= Síomha Ní Ruairc =

Irish language advocate, television presenter and podcaster

Síomha Emily Ní Ruairc is an Irish language advocate, television presenter and podcaster. In addition to a full-time job at Conradh na Gaeilge, she hosts programmes for Virgin Media Ireland and TG4. She was for two years one of the main presenters of Ireland AM, Ireland’s most watched breakfast television programme, and co-founded and co-hosts the How to Gael podcast.

==Early life==
Síomha Emily Ní Ruairc was born in Galway, the middle child of three girls, and brought up in Lucan, a western satellite town of Dublin, Ireland. She was brought up in a bilingual environment, with Irish spoken at home throughout her childhood.

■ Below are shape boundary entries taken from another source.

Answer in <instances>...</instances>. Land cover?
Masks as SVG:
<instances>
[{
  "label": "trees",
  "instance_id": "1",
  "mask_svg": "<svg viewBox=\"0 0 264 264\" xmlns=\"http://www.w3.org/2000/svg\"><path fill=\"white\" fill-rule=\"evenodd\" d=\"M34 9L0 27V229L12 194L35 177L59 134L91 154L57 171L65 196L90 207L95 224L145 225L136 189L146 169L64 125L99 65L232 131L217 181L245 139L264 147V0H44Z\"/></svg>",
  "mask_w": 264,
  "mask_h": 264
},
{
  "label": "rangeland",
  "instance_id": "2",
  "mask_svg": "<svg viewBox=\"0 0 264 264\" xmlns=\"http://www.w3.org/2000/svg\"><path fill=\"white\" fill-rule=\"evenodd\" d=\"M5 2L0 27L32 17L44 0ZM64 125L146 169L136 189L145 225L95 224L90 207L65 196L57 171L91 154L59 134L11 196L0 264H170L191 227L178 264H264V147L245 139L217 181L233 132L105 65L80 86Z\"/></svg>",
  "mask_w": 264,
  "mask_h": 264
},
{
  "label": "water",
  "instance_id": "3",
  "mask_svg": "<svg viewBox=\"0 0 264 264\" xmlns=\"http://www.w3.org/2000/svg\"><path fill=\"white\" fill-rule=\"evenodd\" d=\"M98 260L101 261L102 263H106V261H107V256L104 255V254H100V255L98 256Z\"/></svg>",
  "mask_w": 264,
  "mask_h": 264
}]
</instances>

Ní Ruairc started at Conradh na Gaeilge directly from college, and worked as a Youth Coordinator as well as with the TechSpace digital media programme.

== Broadcasting career ==
Ní Ruairc began her on screen career in 2018, hosting An Ríl Deal and Réalta Agus Gaolta on TG4. She continues to present these series annually.

In 2023, Ní Ruairc produced and presented an investigative documentary titled ‘Síomha: Idir Anam Is Corp’ (Síomha: Body and Soul). This aired on TG4 and the focus of documentary saw Ní Ruairc delve into the root of body issues experienced by women and young girls. Later on that year, Ní Ruairc presented Virgin Media's new Irish language dating show 'Grá Ar An Trá'. The series was a success and a second season was set to shoot in the summer of 2024.

In autumn 2023, Ní Ruairc was announced as a presenter on Ireland AM, the country’s most-watched morning television show. In September 2025, she announced that she was stepping back from the role due to overall workload.

== Podcast ==
Ní Ruairc co-hosts bilingual podcast 'How To Gael' with Louise Cantillon and Doireann Ní Ghlacáin. The hosts tackle various topics, with the conversations transitioning between Gaeilge (Irish) and English. 'How to Gael' is Ireland's number one bilingual podcast.

== Personal life ==
In 2020, Ní Ruairc proposed to her partner, former UFC fighter and actor Cathal Pendred, and they married in June 2024. Their first child was announced mid-2025, the same year one of her sisters died, and a daughter was born in early 2026.